The comments also reflect a diminishing faith at the central bank that the Trump administration will resolve its disputes with top trading nations in a way and on a timetable that poses little risk to U.S. economic growth.
The prospect of increased world tariffs and a protracted trade battle led St. Louis Fed President James Bullard to back a rate cut this week, and have increased market bets that the Fed would set its promise of patience aside and lower borrowing costs.
The Fed has been on hold since its last rate increase, in December, when it set the target federal funds rate in a range of between 2.25% and 2.5%. Though low by historical standards, the rate is currently around the level officials feel is “neutral,” in effect letting the economy stand on its own and neither encouraging nor discouraging investment and spending.

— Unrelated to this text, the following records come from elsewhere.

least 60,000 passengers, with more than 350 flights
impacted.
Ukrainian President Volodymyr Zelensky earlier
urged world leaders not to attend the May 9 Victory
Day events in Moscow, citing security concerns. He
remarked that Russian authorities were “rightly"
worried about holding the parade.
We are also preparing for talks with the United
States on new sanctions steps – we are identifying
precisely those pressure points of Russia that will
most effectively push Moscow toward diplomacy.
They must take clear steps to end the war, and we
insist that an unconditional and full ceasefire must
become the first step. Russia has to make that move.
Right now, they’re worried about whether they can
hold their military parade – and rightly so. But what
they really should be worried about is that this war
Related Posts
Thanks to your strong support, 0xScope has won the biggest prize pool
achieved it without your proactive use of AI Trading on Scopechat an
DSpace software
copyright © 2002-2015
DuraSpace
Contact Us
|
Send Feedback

The trade comments opened remarks that set a somber tone about the dilemma the Fed faces. With interest rates and inflation mired at such low levels, Powell said, future downturns are likely to force the central bank to again cut rates to zero and resort to “unconventional” tools like bond buying to support the economy.
“There will be a next time,” Powell said in opening a two-day conference devoted to a discussion of whether to try to jolt inflation and interest rates higher, or plan for more massive rounds of asset purchases.
Interest rates so close to zero “has become the preeminent monetary policy challenge of our time,” Powell said. “Perhaps it is time to retire the term ‘unconventional’ when referring to tools that were used in the crisis. We know that tools like these are likely to be needed in some form” in the future.”